Социальное опосредование импровизации

We use cookies. Read the Privacy and Cookie Policy

Социальное опосредование импровизации

Способствуя выявлению инвариантных элементов человеческой сущности, импровизация в свободном джазе тем не менее вовсе не лишена социально-человеческого, которое неизбежно присутствует в самом материале музыки, в конкретно-историческом состоянии этого материала и в особенностях языка, формы и структуры самой импровизации, т. е. в конечном счете — в особенностях самой музыкальной идеи (образа).

Социальная реальность в авангарде проходит двойной фильтр личностной опосредованности: во-первых, она преломляется сквозь индивидуальность художнического видения (что, в общем, не ново), а во-вторых, зашифровывается имманентным свойством человеческой психики сублимировать свои подлинные, сущностные устремления и переживания, если они подвергаются общественному подавлению.
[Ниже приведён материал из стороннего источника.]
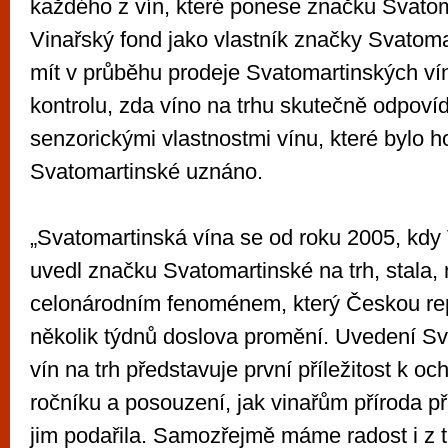
každého z vín, které ponese značku Svatom
Vinařský fond jako vlastník značky Svatoma
mít v průběhu prodeje Svatomartinských ví
kontrolu, zda víno na trhu skutečně odpovídá
senzorickými vlastnostmi vínu, které bylo 
Svatomartinské uznáno.
„Svatomartinská vína se od roku 2005, kdy
uvedl značku Svatomartinské na trh, stala, 
celonárodním fenoménem, který Českou re
několik týdnů doslova promění. Uvedení S
vín na trh představuje první příležitost k o
ročníku a posouzení, jak vinařům příroda př
jim podařila. Samozřejmě máme radost i z 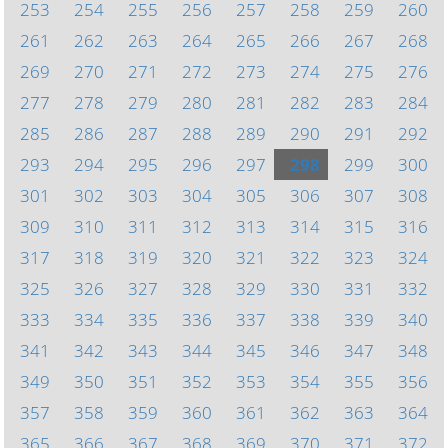
253
254
255
256
257
258
259
260
261
262
263
264
265
266
267
268
269
270
271
272
273
274
275
276
277
278
279
280
281
282
283
284
285
286
287
288
289
290
291
292
293
294
295
296
297
298
299
300
301
302
303
304
305
306
307
308
309
310
311
312
313
314
315
316
317
318
319
320
321
322
323
324
325
326
327
328
329
330
331
332
333
334
335
336
337
338
339
340
341
342
343
344
345
346
347
348
349
350
351
352
353
354
355
356
357
358
359
360
361
362
363
364
365
366
367
368
369
370
371
372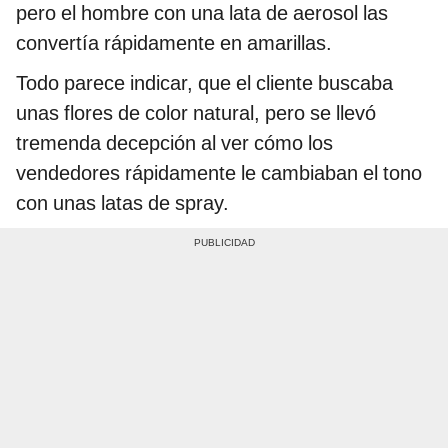
pero el hombre con una lata de aerosol las
convertía rápidamente en amarillas.
Todo parece indicar, que el cliente buscaba
unas flores de color natural, pero se llevó
tremenda decepción al ver cómo los
vendedores rápidamente le cambiaban el tono
con unas latas de spray.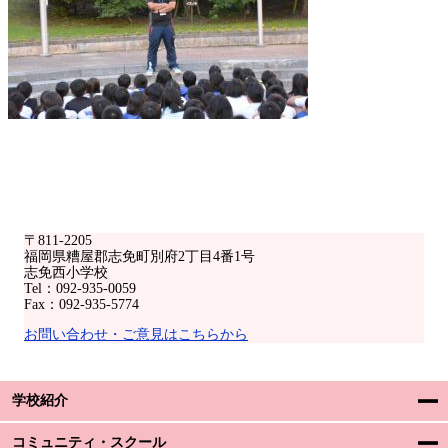
〒811-2205
福岡県糟屋郡志免町別府2丁目4番1号
志免西小学校
Tel：092-935-0059
Fax：092-935-5774
お問い合わせ・ご意見はこちらから
学校紹介
コミュニティ・スクール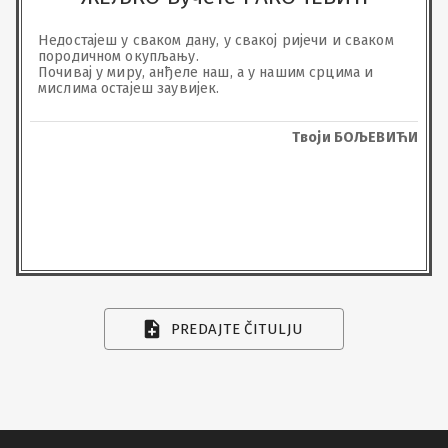
Недостајеш у сваком дану, у свакој ријечи и сваком 
породичном окупљању.

Почивај у миру, анђеле наш, а у нашим срцима и 
мислима остајеш заувијек.
Твоји БОЉЕВИЋИ
PREDAJTE ČITULJU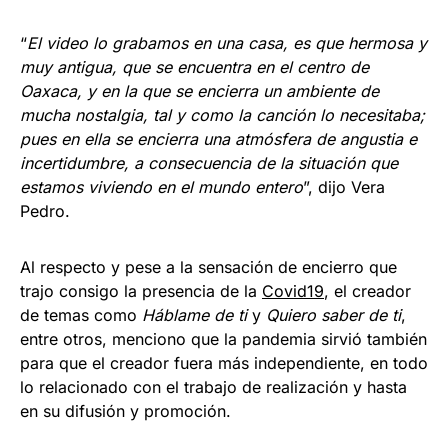
“
El video lo grabamos en una casa, es que hermosa y
muy antigua, que se encuentra en el centro de
Oaxaca, y en la que se encierra un ambiente de
mucha nostalgia, tal y como la canción lo necesitaba;
pues en ella se encierra una atmósfera de angustia e
incertidumbre, a consecuencia de la situación que
estamos viviendo en el mundo entero
”, dijo Vera
Pedro.
Al respecto y pese a la sensación de encierro que
trajo consigo la presencia de la
Covid19
, el creador
de temas como
Háblame de ti
y
Quiero saber de ti
,
entre otros, menciono que la pandemia sirvió también
para que el creador fuera más independiente, en todo
lo relacionado con el trabajo de realización y hasta
en su difusión y promoción.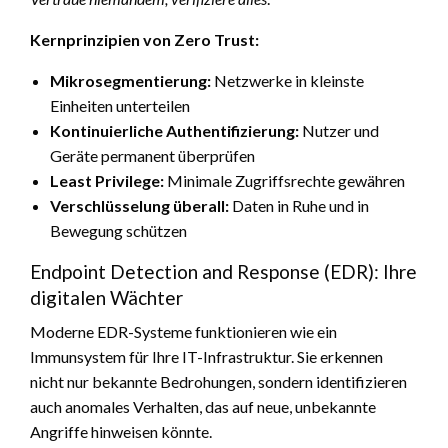
Kernprinzipien von Zero Trust:
Mikrosegmentierung:
Netzwerke in kleinste
Einheiten unterteilen
Kontinuierliche Authentifizierung:
Nutzer und
Geräte permanent überprüfen
Least Privilege:
Minimale Zugriffsrechte gewähren
Verschlüsselung überall:
Daten in Ruhe und in
Bewegung schützen
Endpoint Detection and Response (EDR): Ihre
digitalen Wächter
Moderne EDR-Systeme funktionieren wie ein
Immunsystem für Ihre IT-Infrastruktur. Sie erkennen
nicht nur bekannte Bedrohungen, sondern identifizieren
auch anomales Verhalten, das auf neue, unbekannte
Angriffe hinweisen könnte.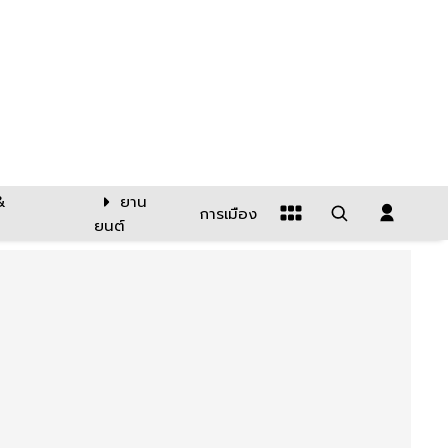
&
ยาน
การเมือง
ยนต์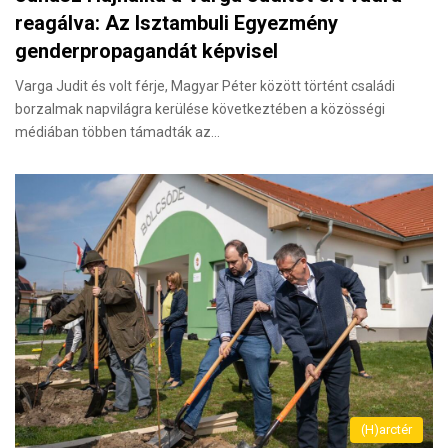
reagálva: Az Isztambuli Egyezmény
genderpropagandát képvisel
Varga Judit és volt férje, Magyar Péter között történt családi
borzalmak napvilágra kerülése következtében a közösségi
médiában többen támadták az…
(H)arctér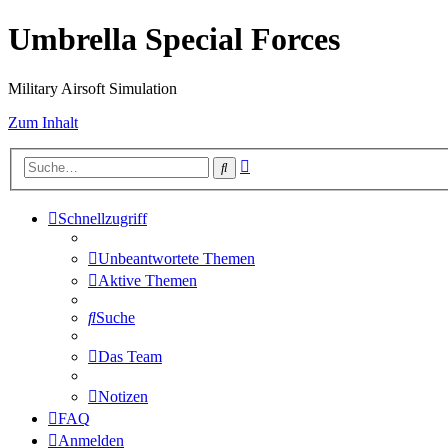
Umbrella Special Forces
Military Airsoft Simulation
Zum Inhalt
Erweiterte
Suche
Suche
Schnellzugriff
Unbeantwortete Themen
Aktive Themen
Suche
Das Team
Notizen
FAQ
Anmelden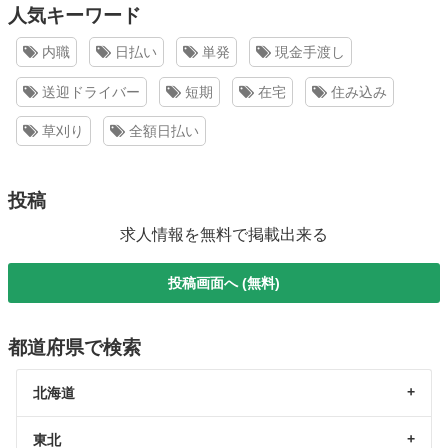
人気キーワード
内職
日払い
単発
現金手渡し
送迎ドライバー
短期
在宅
住み込み
草刈り
全額日払い
投稿
求人情報を無料で掲載出来る
投稿画面へ (無料)
都道府県で検索
北海道
東北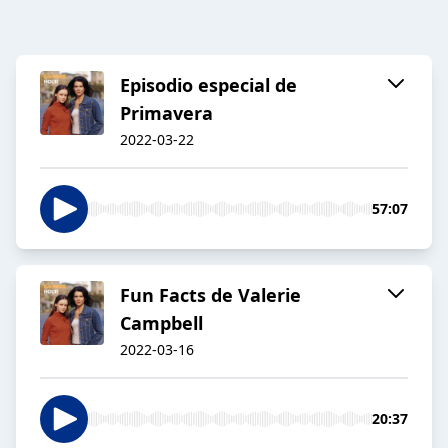
Episodio especial de
Primavera
2022-03-22
57:07
Fun Facts de Valerie
Campbell
2022-03-16
20:37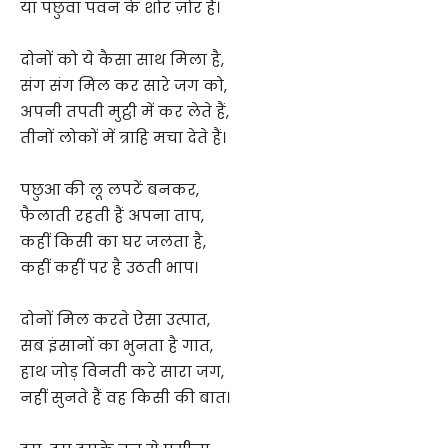
या पछुवा पवन के शोर ज़ोर हैं।
दोनों को ये कैसा साथ मिला है,
संग संग मिल कर सारे जग को,
अपनी तपती मुट्ठी में कर लेते हैं,
तीनों लोकों में त्राहि मचा देते हैं।
पछुआ की लू लपटें बनकर,
फैलाती रहती हैं अपना ताप,
कहीं किसी का घर जलता है,
कहीं कहीं पर है उठती भाप।
दोनों मिल करते ऐसा उत्पात,
सब इंसानों का भुनता है गात,
हाथ जोड़ विनती करे सारा जग,
नहीं सुनते हैं वह किसी की बात।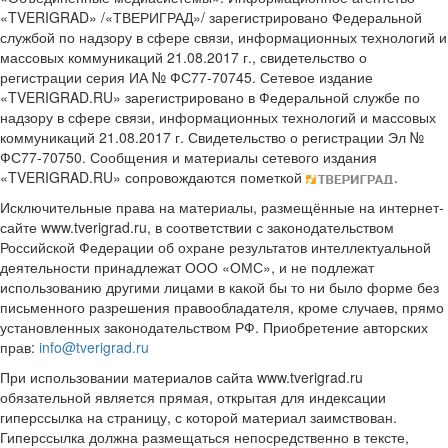
«TVERIGRAD» /«ТВЕРИГРАД»/ зарегистрировано Федеральной
службой по надзору в сфере связи, информационных технологий и
массовых коммуникаций 21.08.2017 г., свидетельство о
регистрации серия ИА № ФС77-70745. Сетевое издание
«TVERIGRAD.RU» зарегистрировано в Федеральной службе по
надзору в сфере связи, информационных технологий и массовых
коммуникаций 21.08.2017 г. Свидетельство о регистрации Эл №
ФС77-70750. Сообщения и материалы сетевого издания
«TVERIGRAD.RU» сопровождаются пометкой
.
Исключительные права на материалы, размещённые на интернет-
сайте www.tverigrad.ru, в соответствии с законодательством
Российской Федерации об охране результатов интеллектуальной
деятельности принадлежат ООО «ОМС», и не подлежат
использованию другими лицами в какой бы то ни было форме без
письменного разрешения правообладателя, кроме случаев, прямо
установленных законодательством РФ. Приобретение авторских
прав:
info@tverigrad.ru
При использовании материалов сайта www.tverigrad.ru
обязательной является прямая, открытая для индексации
гиперссылка на страницу, с которой материал заимствован.
Гиперссылка должна размещаться непосредственно в тексте,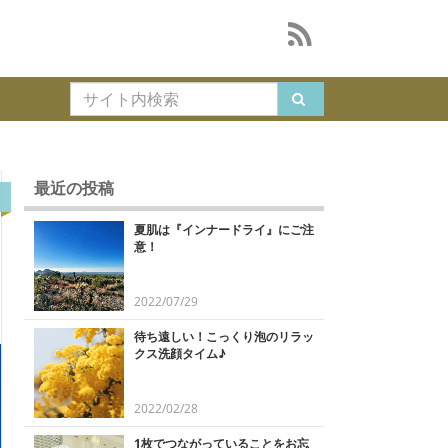
最近の投稿
ス
夏肌は『インナードライ』にご注
意！
2022/07/29
待ち遠しい！こっくり泡のリラッ
クス洗顔タイム♪
2022/02/28
1枚でつながっていることをお忘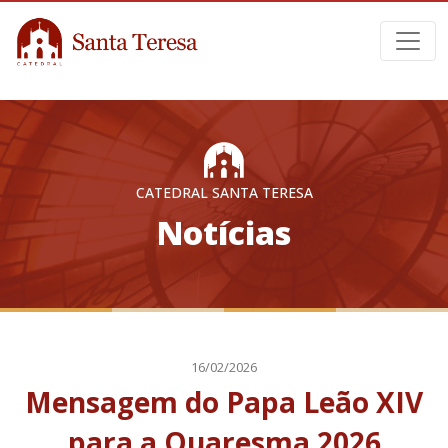
CATEDRAL SANTA TERESA
Notícias
16/02/2026
Mensagem do Papa Leão XIV
para a Quaresma 2026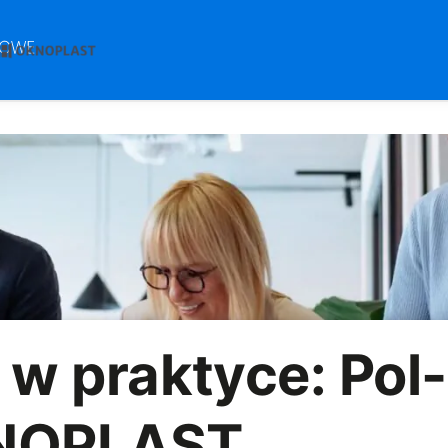
w praktyce: Pol-
KNOPLAST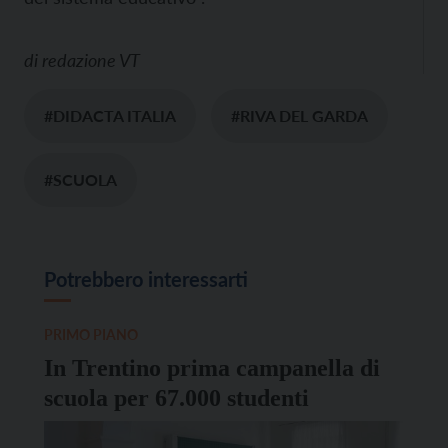
di
redazione VT
#DIDACTA ITALIA
#RIVA DEL GARDA
#SCUOLA
Potrebbero interessarti
PRIMO PIANO
In Trentino prima campanella di
scuola per 67.000 studenti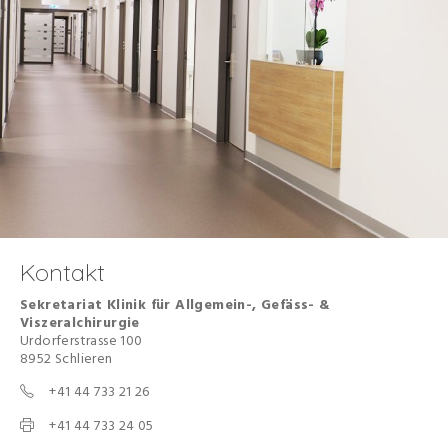
Kontakt
Sekretariat Klinik für Allgemein-, Gefäss- &
Viszeralchirurgie
Urdorferstrasse 100
8952 Schlieren
+41 44 733 21 26
+41 44 733 24 05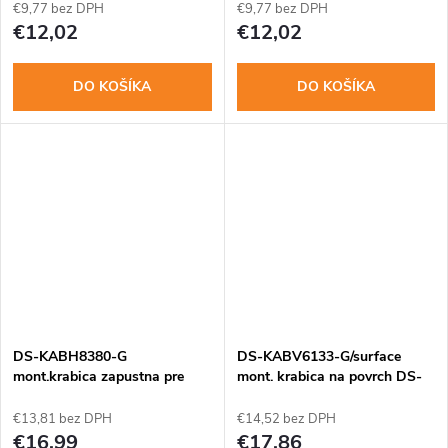
€9,77 bez DPH
€9,77 bez DPH
€12,02
€12,02
DO KOŠÍKA
DO KOŠÍKA
DS-KABH8380-G
DS-KABV6133-G/surface
mont.krabica zapustna pre
mont. krabica na povrch DS-
KH8380, KH8381
KV6133-WME1
€13,81 bez DPH
€14,52 bez DPH
€16,99
€17,86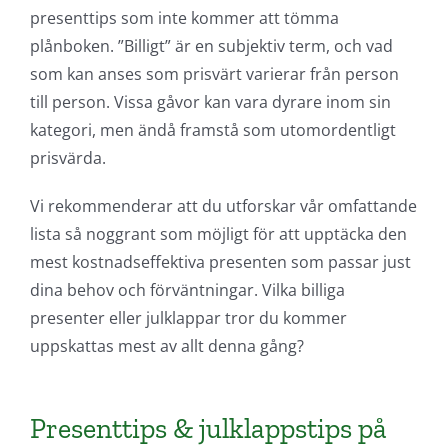
presenttips som inte kommer att tömma
plånboken. ”Billigt” är en subjektiv term, och vad
som kan anses som prisvärt varierar från person
till person. Vissa gåvor kan vara dyrare inom sin
kategori, men ändå framstå som utomordentligt
prisvärda.
Vi rekommenderar att du utforskar vår omfattande
lista så noggrant som möjligt för att upptäcka den
mest kostnadseffektiva presenten som passar just
dina behov och förväntningar. Vilka billiga
presenter eller julklappar tror du kommer
uppskattas mest av allt denna gång?
Presenttips & julklappstips på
Именно поэтому в свойственных новой черной музыке стихийности, экстатичности, динамизме структуры, принципиальной незавершенности формы, усилении значения «энергетического потенциала», снижении эстетической нормативности можно усмотреть превращенные формы специфики мировосприятия музыкантов свободного джаза, сублимированные проявления их идеологии, т. е. отраженную в сознании, абстрагированную социальную реальность.

Так, энергетизм, динамика в сознании музыкантов новой черной музыки противостоят инертной социальной покорности; стихийность, иррациональность, спонтанность, экстатичность — общественной лжи, социальной «целесообразности» и «здравому смыслу», приспособленчеству, социальному и художественному конформизму; незавершенность формы, относительная эстетическая ненормативность — существующему социальному порядку, расовому и классовому догматизму; атональность — навязываемой социальной и расовой гармонии и т. д. Не только подсознательно, но и сознательно черный авангардист в значительной степени воспринимает свой творческий акт как демонстрацию собственного конституционного права на свободу и личностное самовыражение, которое он не может полностью реализовать в процессе эмпирической жизнедеятельности.

Но социальность нового джаза (являя себя через структуру его формы) вовсе не опускается до прагматических или натуралистических «выражений» действительности. Его социальность утверждает себя в попытке бескомпромиссной передачи (личностного, экзистенциального переживания) трагичнейшего противоречия между судьбой афроамериканца, его земным уделом и его человеческим предназначением. И чем адекватнее и бескопромисснее новый джаз схватывает это противоречие (имеющее поистине универсальный, общечеловеческий характер), тем художественно совершеннее и правдивее становится его музыка, что неизбежно отражается на ее духовно-этической напряженности.

Неявная, скрытая форма внехудожественной (социальной, аксиологической, этнической и пр.) детерминации — лишь признак высокого реализма нового джаза, подлинной, а не мнимой органичности и аутентичности его содержания, свидетельство эмансипации от музыкального натурализма и искусства массовой культуры.

Таким образом, аффективная, эмоционально-интуитивная сфера личности музыканта нового джаза вовсе не является лишь чем-то неповторимо природным, абсолютно субъективным, но в определенной степени может быть общественным продуктом.

Как выяснилось, в свободном джазе имеет место не только психологическая, эстетическая, но и социальная опосре-дованность, причем вся эта детерминация воплощается не в неких «выражениях» замузыкального смысла, а во внутренней структуре формы, в технике музыкального высказывания, т. е. в принципах формирования музыкального материала, в его структуре, ибо подлинная реализация художественного образа в серьезной музыке происходит посредством «внутренней формы» произведения; при этом ни в коей мере язык свободного джаза нельзя рассматривать как нечто до конца стихийно-природное, «естественное».

Эстетическое завоевание свободного джаза в том и состоит, что он отошел от художественных принципов массовой

культуры и полностью скомпрометированной «эстетики выражения», обильно проникавших в эстетическую систему традиционного джаза, и тем самым покончил с завуалированной формой программности, наделявшей образ утилитарным значением, ложно и вульгарно трактовавшей сущность музыкального реализма и не способной породить ничего, кроме идеологической видимости, ибо носителем подлинной социальности и идейности может быть лишь музыка, далекая от мира понятий, т. е. истинно высокая музыка.